■ **Exercise instructions**:
Without the images, write out the entries word for word.

■ **Supplied material**:
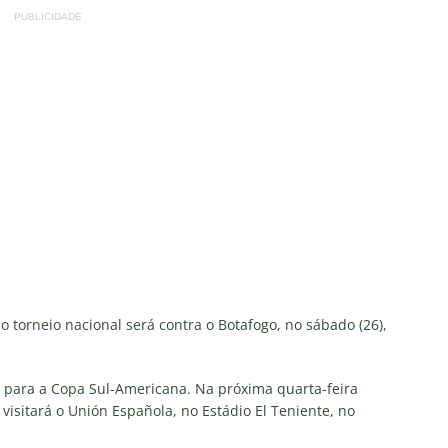
PUBLICIDADE
torneio nacional será contra o Botafogo, no sábado (26),
s para a Copa Sul-Americana. Na próxima quarta-feira
isitará o Unión Española, no Estádio El Teniente, no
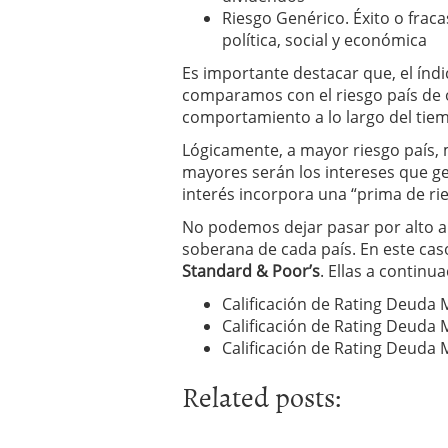
Riesgo Genérico. Éxito o fraca
política, social y económica
Es importante destacar que, el índice
comparamos con el riesgo país de o
comportamiento a lo largo del tie
Lógicamente, a mayor riesgo país, 
mayores serán los intereses que ge
interés incorpora una “prima de rie
No podemos dejar pasar por alto a
soberana de cada país. En este c
Standard & Poor’s
. Ellas a continua
Calificación de Rating Deuda 
Calificación de Rating Deuda
Calificación de Rating Deuda 
Related posts:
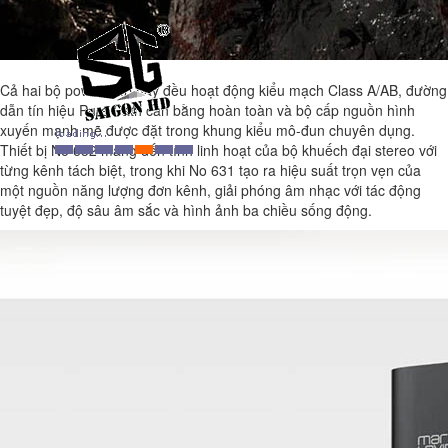
Cả hai bộ poweramp này đều hoạt động kiểu mạch Class A/AB, đường
dẫn tín hiệu Pure Path cân bằng hoàn toàn và bộ cấp nguồn hình
xuyến mạnh mẽ được đặt trong khung kiểu mô-đun chuyên dụng.
Thiết bị No 632 mang đến tính linh hoạt của bộ khuếch đại stereo với
từng kênh tách biệt, trong khi No 631 tạo ra hiệu suất trọn vẹn của
một nguồn năng lượng đơn kênh, giải phóng âm nhạc với tác động
tuyệt đẹp, độ sâu âm sắc và hình ảnh ba chiều sống động.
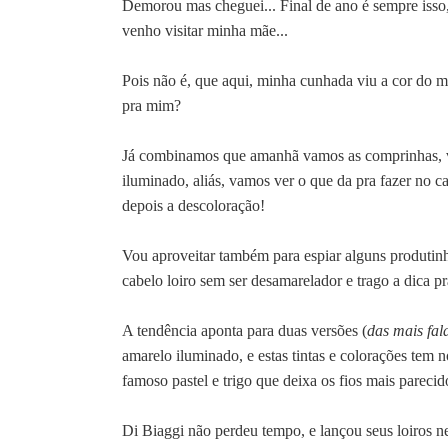
Demorou mas cheguei... Final de ano é sempre iss
venho visitar minha mãe...
Pois não é, que aqui, m
inha cunhada viu a cor do me
pra mim?
Já combinamos que amanhã vamos as comprinhas, ver 
iluminado, aliás, vamos ver o que da pra fazer no c
depois a descoloração!
Vou aproveitar também para espiar alguns produtinho
cabelo loiro sem ser desamarelador e trago a dica p
A tendência aponta para duas versões (
das mais fal
amarelo iluminado, e estas tintas e colorações te
famoso pastel e trigo que deixa os fios mais parecid
Di Biaggi não perdeu tempo, e
lançou seus loiros 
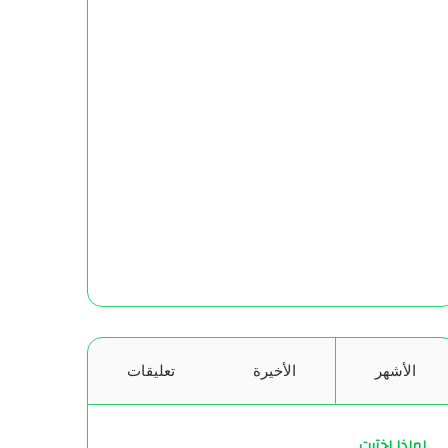
الأشهر
الأخيرة
تعليقات
لماذا اخترت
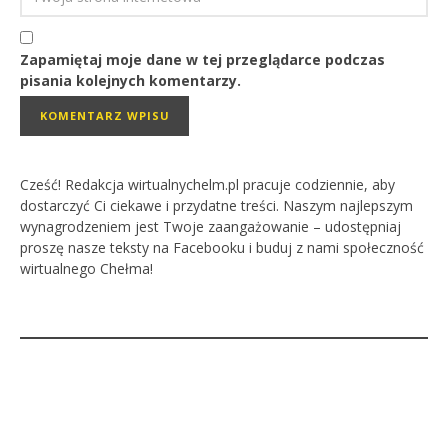
Zapamiętaj moje dane w tej przeglądarce podczas
pisania kolejnych komentarzy.
Cześć! Redakcja wirtualnychelm.pl pracuje codziennie, aby
dostarczyć Ci ciekawe i przydatne treści. Naszym najlepszym
wynagrodzeniem jest Twoje zaangażowanie – udostępniaj
proszę nasze teksty na Facebooku i buduj z nami społeczność
wirtualnego Chełma!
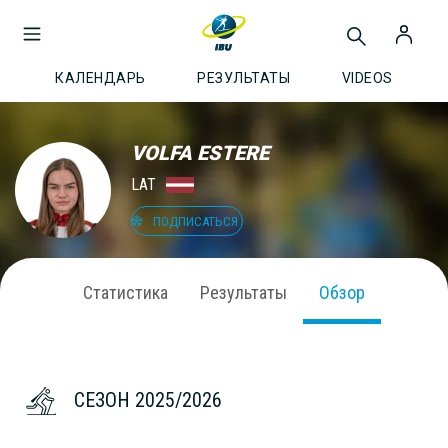
КАЛЕНДАРЬ
РЕЗУЛЬТАТЫ
VIDEOS
VOLFA ESTERE
LAT
ПОДПИСАТЬСЯ
Статистика
Результаты
Обзор
СЕЗОН 2025/2026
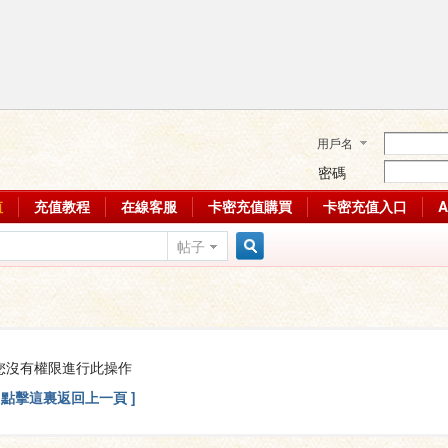
用戶名
密碼
值
充值教程
在線客服
卡密充值購買
卡密充值入口
帖子
搜
索
您沒有權限進行此操作
[ 點擊這裏返回上一頁 ]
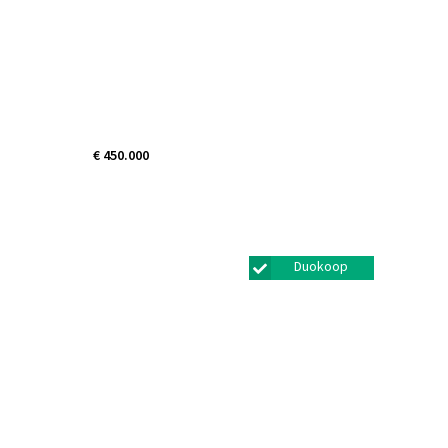
€ 450.000
Wilhelminastraat 1891
Amsterdam
Duokoop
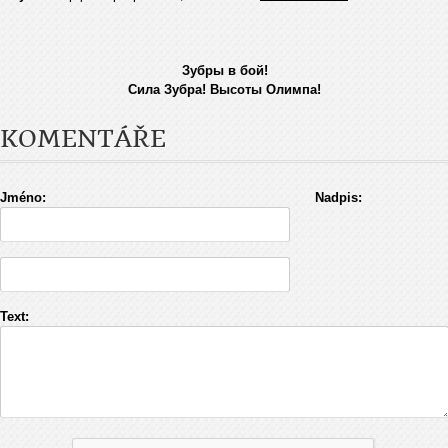
Зубры в бой!
Сила Зубра! Высоты Олимпа!
KOMENTÁŘE
Jméno:
Nadpis:
Text:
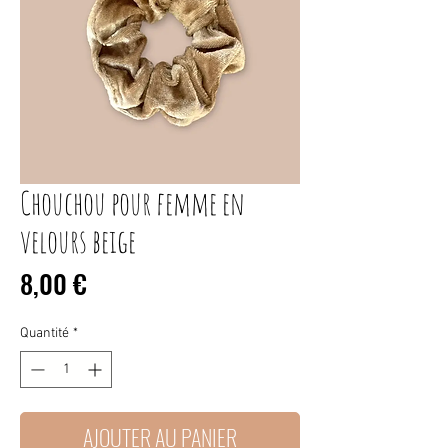
Chouchou pour femme en
velours beige
Prix
8,00 €
Quantité
*
AJOUTER AU PANIER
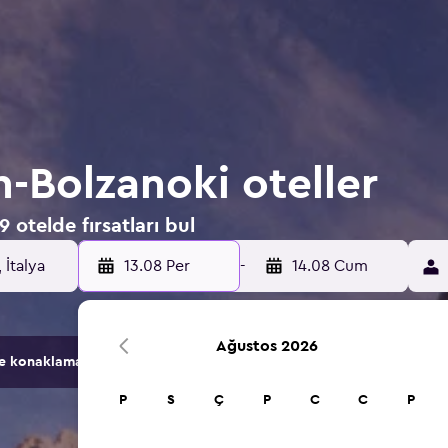
n-Bolzanoki oteller
 otelde fırsatları bul
13.08 Per
-
14.08 Cum
Ağustos 2026
konaklama seçeneğini karşılaştırır.
P
S
Ç
P
C
C
P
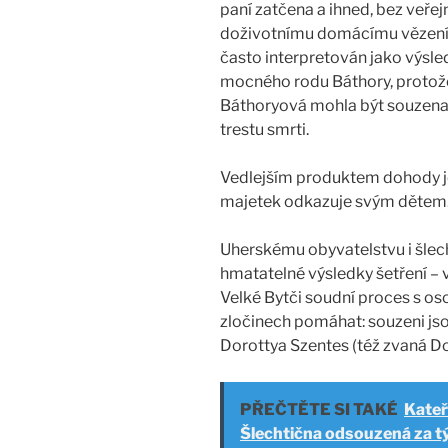
paní zatčena a ihned, bez veř
doživotnímu domácímu vězení 
často interpretován jako výsle
mocného rodu Báthory, protože
Báthoryová mohla být souzena 
trestu smrti.
Vedlejším produktem dohody je 
majetek odkazuje svým dětem
Uherskému obyvatelstvu i šlecht
hmatatelné výsledky šetření – v
Velké Bytči soudní proces s oso
zločinech pomáhat: souzeni jso
Dorottya Szentes (též zvaná Dor
PŘEČTĚTE SI TAKÉ
Kateř
Šlechtična odsouzená za t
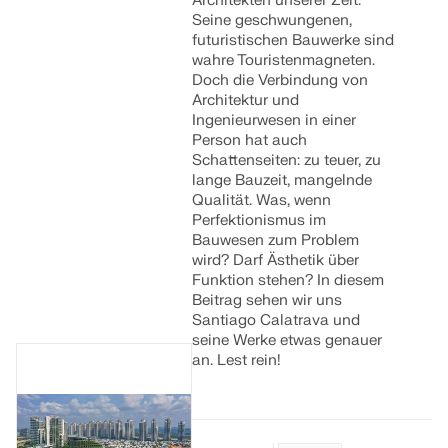
Architekten unserer Zeit.
Seine geschwungenen,
futuristischen Bauwerke sind
wahre Touristenmagneten.
Doch die Verbindung von
Architektur und
Ingenieurwesen in einer
Person hat auch
Schattenseiten: zu teuer, zu
lange Bauzeit, mangelnde
Qualität. Was, wenn
Perfektionismus im
Bauwesen zum Problem
wird? Darf Ästhetik über
Funktion stehen? In diesem
Beitrag sehen wir uns
Santiago Calatrava und
seine Werke etwas genauer
an. Lest rein!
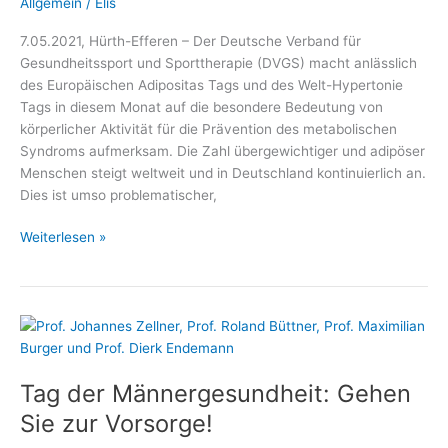
Allgemein
/
Elis
7.05.2021, Hürth-Efferen – Der Deutsche Verband für
Gesundheitssport und Sporttherapie (DVGS) macht anlässlich
des Europäischen Adipositas Tags und des Welt-Hypertonie
Tags in diesem Monat auf die besondere Bedeutung von
körperlicher Aktivität für die Prävention des metabolischen
Syndroms aufmerksam. Die Zahl übergewichtiger und adipöser
Menschen steigt weltweit und in Deutschland kontinuierlich an.
Dies ist umso problematischer,
Mit
Weiterlesen »
Bewegung
dem
metabolischen
Syndrom
trotzen
Tag der Männergesundheit: Gehen
Sie zur Vorsorge!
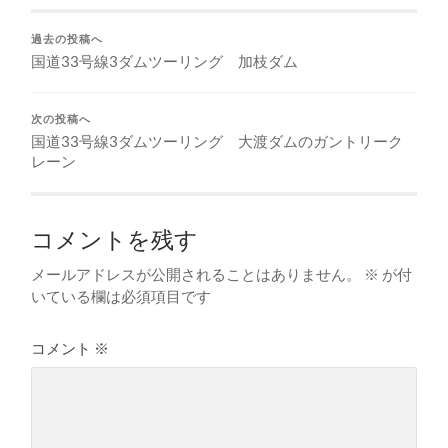
過去の投稿へ
国道33号線3ダムツーリング 加枝ダム
次の投稿へ
国道33号線3ダムツーリング 大渡ダムのガントリーク
レーン
コメントを残す
メールアドレスが公開されることはありません。
※
が付
いている欄は必須項目です
コメント
※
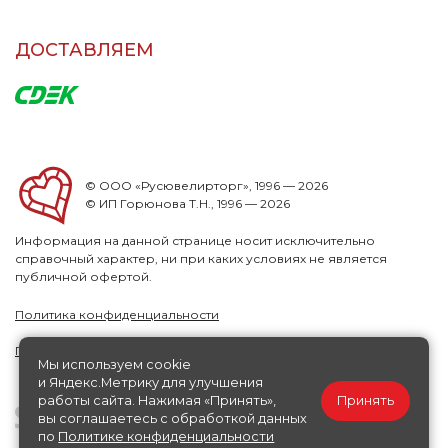
ДОСТАВЛЯЕМ
© ООО «Русювелирторг», 1996 — 2026
© ИП Горюнова Т.Н., 1996 — 2026
Информация на данной странице носит исключительно
справочный характер, ни при каких условиях не является
публичной офертой.
Политика конфиденциальности
Публичная офера
Мы используем cookie
и Яндекс.Метрику для улучшения
работы сайта. Нажимая «Принять»,
Принять
вы соглашаетесь с обработкой данных
по
Политике конфиденциальности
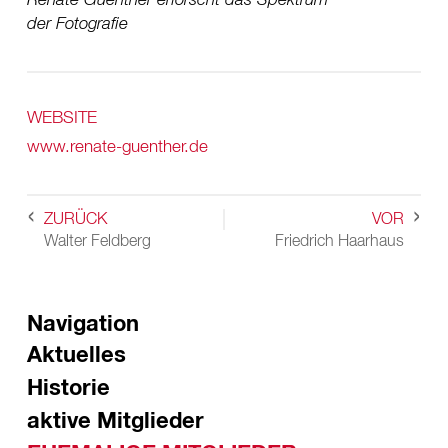
Renate Guenther erforscht das Spektrum
der Fotografie
WEBSITE
www.renate-guenther.de
ZURÜCK
VOR
Walter Feldberg
Friedrich Haarhaus
Navigation
Aktuelles
Historie
aktive Mitglieder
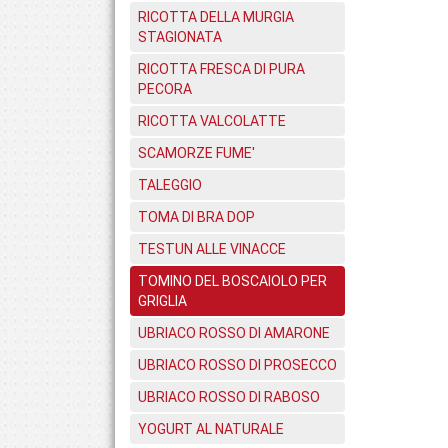
RICOTTA DELLA MURGIA
STAGIONATA
RICOTTA FRESCA DI PURA
PECORA
RICOTTA VALCOLATTE
SCAMORZE FUME'
TALEGGIO
TOMA DI BRA DOP
TESTUN ALLE VINACCE
TOMINO DEL BOSCAIOLO PER
GRIGLIA
UBRIACO ROSSO DI AMARONE
UBRIACO ROSSO DI PROSECCO
UBRIACO ROSSO DI RABOSO
YOGURT AL NATURALE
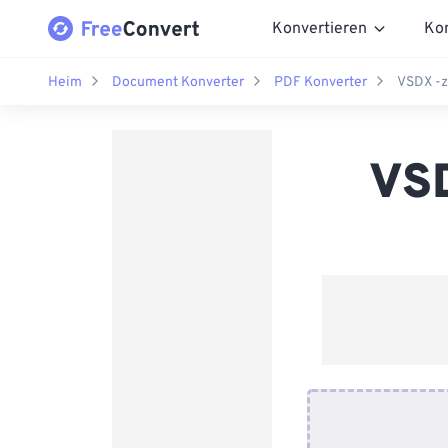
Konvertieren
Ko
Heim
Document Konverter
PDF Konverter
VSDX -z
VSD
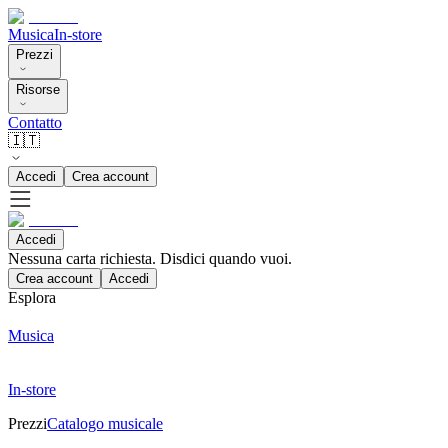
Musica
In-store
Prezzi
Risorse
Contatto
🇮🇹
Accedi
Crea account
Accedi
Nessuna carta richiesta. Disdici quando vuoi.
Crea account
Accedi
Esplora
Musica
In-store
Prezzi
Catalogo musicale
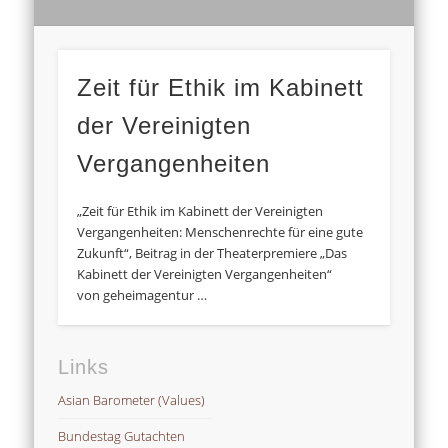
Zeit für Ethik im Kabinett
der Vereinigten
Vergangenheiten
„Zeit für Ethik im Kabinett der Vereinigten
Vergangenheiten: Menschenrechte für eine gute
Zukunft“, Beitrag in der Theaterpremiere „Das
Kabinett der Vereinigten Vergangenheiten“
von geheimagentur …
Links
Asian Barometer (Values)
Bundestag Gutachten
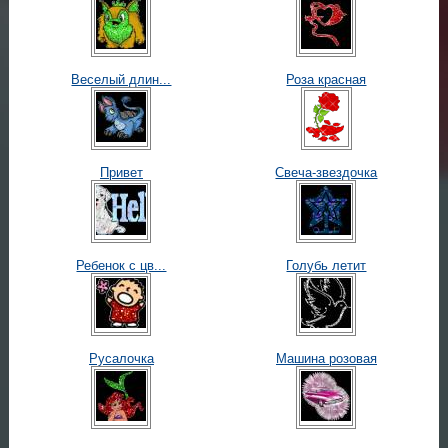
Веселый длин...
Роза красная
Привет
Свеча-звездочка
Ребенок с цв...
Голубь летит
Русалочка
Машина розовая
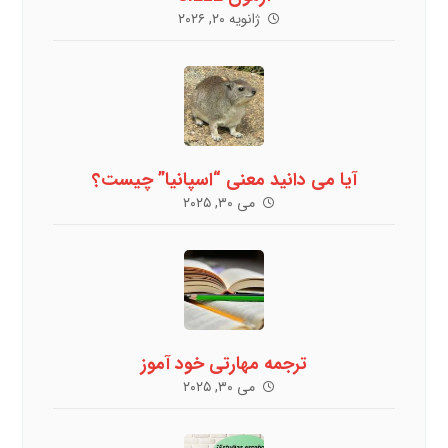
ژانویه ۲۰, ۲۰۲۶
آیا می دانید معنی “اسپانیا” چیست؟
می ۳۰, ۲۰۲۵
ترجمه مهارتی خود آموز
می ۳۰, ۲۰۲۵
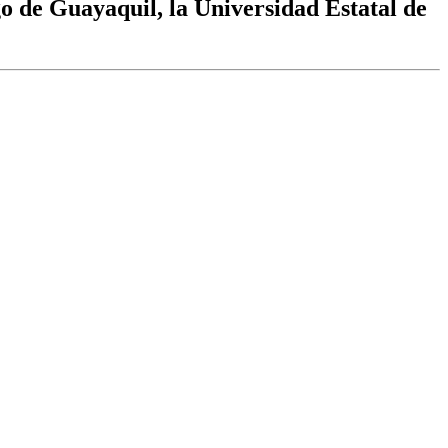
o de Guayaquil, la Universidad Estatal de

■ **Solution to this task**:
PUBLICIDADE
torneio nacional será contra o Botafogo, no sábado (26),
s para a Copa Sul-Americana. Na próxima quarta-feira
isitará o Unión Española, no Estádio El Teniente, no
Riesgo Genérico. Éxito o fraca
política, social y económica
Es importante destacar que, el índice
comparamos con el riesgo país de o
comportamiento a lo largo del tie
Lógicamente, a mayor riesgo país, 
mayores serán los intereses que ge
interés incorpora una “prima de rie
No podemos dejar pasar por alto a
soberana de cada país. En este c
Standard & Poor’s
. Ellas a continua
Calificación de Rating Deuda 
Calificación de Rating Deuda
Calificación de Rating Deuda 
Related posts:
Cả hai bộ poweramp này đều hoạt động kiểu mạch Class A/AB, đường
dẫn tín hiệu Pure Path cân bằng hoàn toàn và bộ cấp nguồn hình
xuyến mạnh mẽ được đặt trong khung kiểu mô-đun chuyên dụng.
Thiết bị No 632 mang đến tính linh hoạt của bộ khuếch đại stereo với
từng kênh tách biệt, trong khi No 631 tạo ra hiệu suất trọn vẹn của
một nguồn năng lượng đơn kênh, giải phóng âm nhạc với tác động
tuyệt đẹp, độ sâu âm sắc và hình ảnh ba chiều sống động.
Demorou mas cheguei... Final de ano é sempre iss
venho visitar minha mãe...
Pois não é, que aqui, m
inha cunhada viu a cor do me
pra mim?
Já combinamos que amanhã vamos as comprinhas, ver 
iluminado, aliás, vamos ver o que da pra fazer no c
depois a descoloração!
Vou aproveitar também para espiar alguns produtinho
cabelo loiro sem ser desamarelador e trago a dica p
A tendência aponta para duas versões (
das mais fal
amarelo iluminado, e estas tintas e colorações te
famoso pastel e trigo que deixa os fios mais parecid
Di Biaggi não perdeu tempo, e
lançou seus loiros 
الأشهر
الأخيرة
تعليقات
لماذا اخترت
Zapamiętaj moje dane w tej przeglądarce podczas
pisania kolejnych komentarzy.
Cześć! Redakcja wirtualnychelm.pl pracuje codziennie, aby
dostarczyć Ci ciekawe i przydatne treści. Naszym najlepszym
wynagrodzeniem jest Twoje zaangażowanie – udostępniaj
proszę nasze teksty na Facebooku i buduj z nami społeczność
wirtualnego Chełma!
КАЛЕНДАРЬ
РЕЗУЛЬТАТЫ
VIDEOS
VOLFA ESTERE
LAT
ПОДПИСАТЬСЯ
Статистика
Результаты
Обзор
СЕЗОН 2025/2026
用戶名
密碼
值
充值教程
在線客服
卡密充值購買
卡密充值入口
帖子
搜
索
您沒有權限進行此操作
[ 點擊這裏返回上一頁 ]
€ 450.000
Wilhelminastraat 1891
Amsterdam
Duokoop
Зубры в бой!
Сила Зубра! Высоты Олимпа!
KOMENTÁŘE
Jméno:
Nadpis:
Text:
Chouchou pour femme en
velours beige
Prix
8,00 €
Quantité
*
AJOUTER AU PANIER
n-Bolzanoki oteller
 otelde fırsatları bul
13.08 Per
-
14.08 Cum
Ağustos 2026
konaklama seçeneğini karşılaştırır.
P
S
Ç
P
C
C
P
paní zatčena a ihned, bez veř
doživotnímu domácímu vězení 
často interpretován jako výsle
mocného rodu Báthory, protože
Báthoryová mohla být souzena 
trestu smrti.
Vedlejším produktem dohody je 
majetek odkazuje svým dětem
Uherskému obyvatelstvu i šlecht
hmatatelné výsledky šetření – v
Velké Bytči soudní proces s oso
zločinech pomáhat: souzeni jso
Dorottya Szentes (též zvaná Dor
PŘEČTĚTE SI TAKÉ
Kateř
Šlechtična odsouzená za t
Architekten unserer Zeit.
Seine geschwungenen,
futuristischen Bauwerke sind
wahre Touristenmagneten.
Doch die Verbindung von
Architektur und
Ingenieurwesen in einer
Person hat auch
Schattenseiten: zu teuer, zu
lange Bauzeit, mangelnde
Qualität. Was, wenn
Perfektionismus im
Bauwesen zum Problem
wird? Darf Ästhetik über
Funktion stehen? In diesem
Beitrag sehen wir uns
Santiago Calatrava und
seine Werke etwas genauer
an. Lest rein!
Allgemein
/
Elis
7.05.2021, Hürth-Efferen – Der Deutsche Verband für
Gesundheitssport und Sporttherapie (DVGS) macht anlässlich
des Europäischen Adipositas Tags und des Welt-Hypertonie
Tags in diesem Monat auf die besondere Bedeutung von
körperlicher Aktivität für die Prävention des metabolischen
Syndroms aufmerksam. Die Zahl übergewichtiger und adipöser
Menschen steigt weltweit und in Deutschland kontinuierlich an.
Dies ist umso problematischer,
Mit
Weiterlesen »
Bewegung
dem
metabolischen
Syndrom
trotzen
Tag der Männergesundheit: Gehen
Sie zur Vorsorge!
過去の投稿へ
国道33号線3ダムツーリング 加枝ダム
次の投稿へ
国道33号線3ダムツーリング 大渡ダムのガントリーク
レーン
コメントを残す
メールアドレスが公開されることはありません。
※
が付
いている欄は必須項目です
コメント
※
ДОСТАВЛЯЕМ
© ООО «Русювелирторг», 1996 — 2026
© ИП Горюнова Т.Н., 1996 — 2026
Информация на данной странице носит исключительно
справочный характер, ни при каких условиях не является
публичной офертой.
Политика конфиденциальности
Публичная офера
Мы используем cookie
и Яндекс.Метрику для улучшения
работы сайта. Нажимая «Принять»,
Принять
вы соглашаетесь с обработкой данных
по
Политике конфиденциальности
Renate Guenther erforscht das Spektrum
der Fotografie
WEBSITE
www.renate-guenther.de
ZURÜCK
VOR
Walter Feldberg
Friedrich Haarhaus
Navigation
Aktuelles
Historie
aktive Mitglieder
RICOTTA DELLA MURGIA
STAGIONATA
RICOTTA FRESCA DI PURA
PECORA
RICOTTA VALCOLATTE
SCAMORZE FUME'
TALEGGIO
TOMA DI BRA DOP
TESTUN ALLE VINACCE
TOMINO DEL BOSCAIOLO PER
GRIGLIA
UBRIACO ROSSO DI AMARONE
UBRIACO ROSSO DI PROSECCO
UBRIACO ROSSO DI RABOSO
YOGURT AL NATURALE
Konvertieren
Ko
Heim
Document Konverter
PDF Konverter
VSDX -z
VSD
Musica
In-store
Prezzi
Risorse
Contatto
🇮🇹
Accedi
Crea account
Accedi
Nessuna carta richiesta. Disdici quando vuoi.
Crea account
Accedi
Esplora
Musica
In-store
Prezzi
Catalogo musicale
Zeit für Ethik im Kabinett
der Vereinigten
Vergangenheiten
„Zeit für Ethik im Kabinett der Vereinigten
Vergangenheiten: Menschenrechte für eine gute
Zukunft“, Beitrag in der Theaterpremiere „Das
Kabinett der Vereinigten Vergangenheiten“
von geheimagentur …
Links
Asian Barometer (Values)
Bundestag Gutachten
Веселый длин...
Роза красная
Привет
Свеча-звездочка
Ребенок с цв...
Голубь летит
Русалочка
Машина розовая
ژانویه ۲۰, ۲۰۲۶
آیا می دانید معنی “اسپانیا” چیست؟
می ۳۰, ۲۰۲۵
ترجمه مهارتی خود آموز
می ۳۰, ۲۰۲۵
o de Guayaquil, la Universidad Estatal de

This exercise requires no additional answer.